Written task.
Only the lines from the one with "exposure_s: 1/223" to the end of the data below should be given again, exactly, with both ends included and pictures omitted.
*** Records for the task Section Begins ***
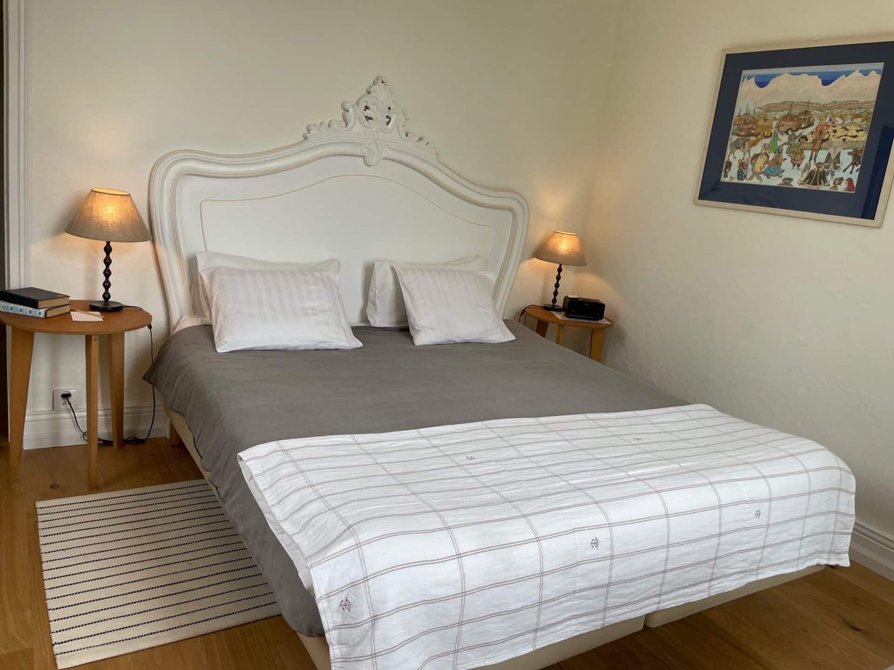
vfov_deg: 53.1
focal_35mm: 26
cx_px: 447
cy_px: 335
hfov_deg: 67.3
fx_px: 671
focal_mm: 4.2
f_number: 1.6
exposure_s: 1/223
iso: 32
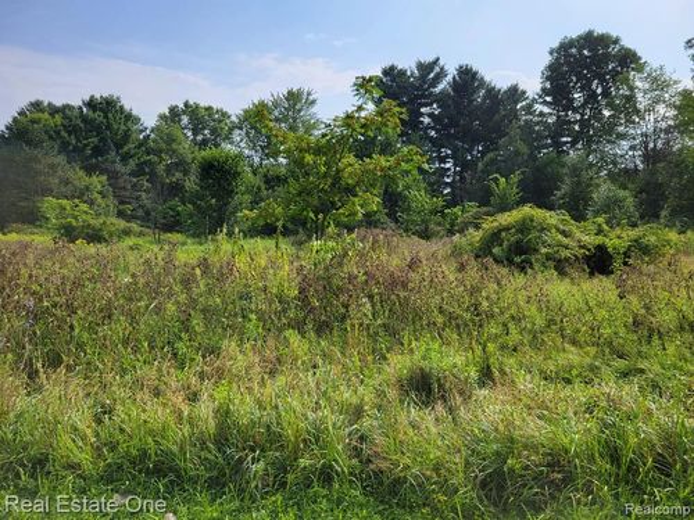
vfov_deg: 53.1
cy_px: 260
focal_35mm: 26
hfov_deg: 67.3
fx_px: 521
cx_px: 347
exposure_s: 1/2790
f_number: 1.8
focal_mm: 5.4
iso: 40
*** Records for the task Section Ends ***
Answer to this exercise.
exposure_s: 1/223
iso: 32
vfov_deg: 53.1
cy_px: 260
focal_35mm: 26
hfov_deg: 67.3
fx_px: 521
cx_px: 347
exposure_s: 1/2790
f_number: 1.8
focal_mm: 5.4
iso: 40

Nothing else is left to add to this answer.